D'abord écrit dans No One Here Gets Out Alive, Break On Through, et plus tard dans ses propres mémoires, Strange Days: My Life with and without Jim Morrison, Morrison a participé à une cérémonie de mariage celtique païenne avec la critique rock Patricia Kennealy.[94] [95][96] Le couple a signé un document manuscrit et a été déclaré marié par une grande prêtresse celtique et un grand prêtre le soir de la Saint-Jean en 1970, mais aucun des documents nécessaires pour un mariage légal n'a été déposé auprès de l'État.[96][97] Le couple avait été amis, puis dans une relation à distance, depuis sa rencontre lors d'une interview privée pour le magazine Jazz & Pop en janvier 1969. La cérémonie de mariage est décrite dans No One Here Gets Out Alive comme un "mélange d'âmes sur un karmique et plan cosmique". Morrison voyait également Pamela Courson lorsqu'il était à Los Angeles, et a ensuite déménagé à Paris pour l'été où Courson avait acquis un appartement. Dans une interview dans le livre Rock Wives, Kennealy dit qu'il est devenu « vraiment froid » lorsqu'elle est tombée enceinte, ce qui l'a amenée à spéculer qu'il n'avait peut-être pas pris le mariage aussi au sérieux qu'il l'avait amené à le croire.[71][98] [99][100] Elle note également que sa froideur et sa distance se sont produites lors du procès à Miami, et qu'"elle était morte de peur". Ils voulaient vraiment le mettre à l'écart. Jim était dévasté de ne recevoir aucun soutien du public. »[101] Comme il le faisait avec tant de gens, Morrison pouvait être cruel et froid, puis devenir chaleureux et aimant[71], écrivait-il dans des lettres qu'il prévoyait de revenir. à elle, à New York, à l'automne 71.[102][103] Cependant, Kennealy était sceptique. Morrison semblait s'effondrer. Il était de retour avec Courson à Paris, il était gravement alcoolique et en mauvaise santé, et comme beaucoup, Kennealy craignait de mourir.[102]

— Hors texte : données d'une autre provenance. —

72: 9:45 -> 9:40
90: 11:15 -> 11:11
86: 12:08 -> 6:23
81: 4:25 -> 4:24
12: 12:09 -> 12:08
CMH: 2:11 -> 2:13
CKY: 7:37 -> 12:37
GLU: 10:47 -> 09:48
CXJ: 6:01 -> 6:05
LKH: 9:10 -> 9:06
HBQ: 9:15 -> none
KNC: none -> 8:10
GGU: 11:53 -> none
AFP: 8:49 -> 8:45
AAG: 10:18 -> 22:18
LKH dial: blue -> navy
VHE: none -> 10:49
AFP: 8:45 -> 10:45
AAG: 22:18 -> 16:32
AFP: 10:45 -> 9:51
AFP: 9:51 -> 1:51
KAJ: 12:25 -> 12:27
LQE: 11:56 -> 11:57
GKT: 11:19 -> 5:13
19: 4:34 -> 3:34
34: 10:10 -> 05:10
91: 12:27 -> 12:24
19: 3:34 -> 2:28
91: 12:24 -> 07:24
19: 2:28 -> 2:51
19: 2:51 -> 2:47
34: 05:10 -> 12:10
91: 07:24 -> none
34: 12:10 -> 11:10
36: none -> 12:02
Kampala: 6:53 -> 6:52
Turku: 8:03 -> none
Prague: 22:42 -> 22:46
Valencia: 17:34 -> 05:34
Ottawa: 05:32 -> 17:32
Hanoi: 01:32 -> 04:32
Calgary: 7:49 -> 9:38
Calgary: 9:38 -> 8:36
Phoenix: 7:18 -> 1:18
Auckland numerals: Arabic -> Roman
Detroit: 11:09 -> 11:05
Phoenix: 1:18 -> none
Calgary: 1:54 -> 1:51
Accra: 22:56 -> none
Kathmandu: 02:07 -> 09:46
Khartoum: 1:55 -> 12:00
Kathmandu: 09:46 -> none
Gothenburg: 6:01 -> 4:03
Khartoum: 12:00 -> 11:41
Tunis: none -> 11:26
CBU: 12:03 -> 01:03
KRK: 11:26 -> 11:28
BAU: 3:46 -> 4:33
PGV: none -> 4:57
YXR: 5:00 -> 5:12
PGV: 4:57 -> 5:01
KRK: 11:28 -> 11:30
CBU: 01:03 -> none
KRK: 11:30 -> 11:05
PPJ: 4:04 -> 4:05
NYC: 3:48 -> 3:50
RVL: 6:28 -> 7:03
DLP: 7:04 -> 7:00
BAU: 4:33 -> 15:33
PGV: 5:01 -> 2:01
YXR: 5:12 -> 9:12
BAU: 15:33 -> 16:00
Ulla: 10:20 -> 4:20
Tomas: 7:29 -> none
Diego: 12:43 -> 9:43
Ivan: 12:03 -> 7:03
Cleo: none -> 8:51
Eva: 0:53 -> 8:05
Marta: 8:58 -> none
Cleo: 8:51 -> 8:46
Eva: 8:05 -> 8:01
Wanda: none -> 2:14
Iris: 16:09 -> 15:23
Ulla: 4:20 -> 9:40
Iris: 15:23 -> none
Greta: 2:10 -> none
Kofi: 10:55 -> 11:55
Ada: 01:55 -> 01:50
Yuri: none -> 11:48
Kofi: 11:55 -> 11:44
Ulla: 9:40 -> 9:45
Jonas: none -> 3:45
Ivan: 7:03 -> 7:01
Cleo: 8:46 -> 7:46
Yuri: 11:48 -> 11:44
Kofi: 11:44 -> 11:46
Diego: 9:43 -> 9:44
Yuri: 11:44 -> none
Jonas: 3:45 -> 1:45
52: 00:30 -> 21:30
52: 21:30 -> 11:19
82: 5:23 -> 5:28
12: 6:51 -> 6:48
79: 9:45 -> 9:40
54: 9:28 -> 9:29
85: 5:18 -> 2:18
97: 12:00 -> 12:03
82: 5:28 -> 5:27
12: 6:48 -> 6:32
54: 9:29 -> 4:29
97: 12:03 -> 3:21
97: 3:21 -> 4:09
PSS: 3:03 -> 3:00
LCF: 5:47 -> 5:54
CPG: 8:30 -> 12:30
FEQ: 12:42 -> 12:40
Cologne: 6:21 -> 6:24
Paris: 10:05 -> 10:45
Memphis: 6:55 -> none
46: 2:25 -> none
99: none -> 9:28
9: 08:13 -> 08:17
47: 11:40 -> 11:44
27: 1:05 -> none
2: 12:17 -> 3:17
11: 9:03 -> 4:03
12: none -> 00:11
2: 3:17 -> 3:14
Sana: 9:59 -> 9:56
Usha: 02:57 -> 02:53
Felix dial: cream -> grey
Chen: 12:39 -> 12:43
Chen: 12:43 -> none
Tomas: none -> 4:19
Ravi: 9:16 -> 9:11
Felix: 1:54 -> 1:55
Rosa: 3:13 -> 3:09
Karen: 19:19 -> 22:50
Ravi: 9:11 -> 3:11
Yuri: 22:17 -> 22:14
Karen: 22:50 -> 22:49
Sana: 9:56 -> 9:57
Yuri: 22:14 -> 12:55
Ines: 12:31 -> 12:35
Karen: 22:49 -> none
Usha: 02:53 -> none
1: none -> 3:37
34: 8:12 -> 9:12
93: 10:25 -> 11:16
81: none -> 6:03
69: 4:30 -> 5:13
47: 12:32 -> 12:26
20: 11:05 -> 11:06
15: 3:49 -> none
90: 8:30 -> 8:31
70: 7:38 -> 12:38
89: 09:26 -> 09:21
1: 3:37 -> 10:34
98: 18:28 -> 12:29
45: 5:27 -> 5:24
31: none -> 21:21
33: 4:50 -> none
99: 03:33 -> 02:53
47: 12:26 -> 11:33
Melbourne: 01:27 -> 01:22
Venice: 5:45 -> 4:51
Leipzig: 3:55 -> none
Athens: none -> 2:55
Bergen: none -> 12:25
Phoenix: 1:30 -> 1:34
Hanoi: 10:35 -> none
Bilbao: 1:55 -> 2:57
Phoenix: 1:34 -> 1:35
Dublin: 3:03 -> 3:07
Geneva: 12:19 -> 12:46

Au moment du décès de Morrison, plusieurs actions en paternité étaient en instance contre lui, bien qu'aucune réclamation n'ait été faite contre sa succession par aucun des demandeurs de paternité putatifs.[104]

Bien que l'éducation précoce de Morrison ait été régulièrement perturbée alors qu'il passait d'une école à l'autre, il était attiré par l'étude de la littérature, de la poésie, de la religion, de la philosophie et de la psychologie, entre autres domaines.[105] Les biographes ont constamment souligné un certain nombre d'écrivains et de philosophes qui ont influencé la pensée de Morrison et, peut-être, son comportement.[14][17][106][107][108] Alors qu'il était encore adolescent, Morrison a découvert les œuvres du philosophe allemand Friedrich Nietzsche.[5] Il a également été attiré par la poésie de William Blake, Charles Baudelaire et Arthur Rimbaud.[107] Les écrivains de la Beat Generation tels que Jack Kerouac et les écrivains libertins tels que le marquis de Sade ont également eu une forte influence sur la vision et la manière d'expression de Morrison. Morrison était impatient de vivre la vie décrite dans Sur la route de Kerouac.[109][110] Il était également attiré par l'œuvre de l'écrivain français Louis-Ferdinand C&# x00e9line.[108] Le livre de Céline, Voyage Au Bout de la Nuit (Journey to the End of the Night) et les Auguries of Innocence de Blake résonnent tous deux dans l'une des premières chansons de Morrison, "End of the Night".[107]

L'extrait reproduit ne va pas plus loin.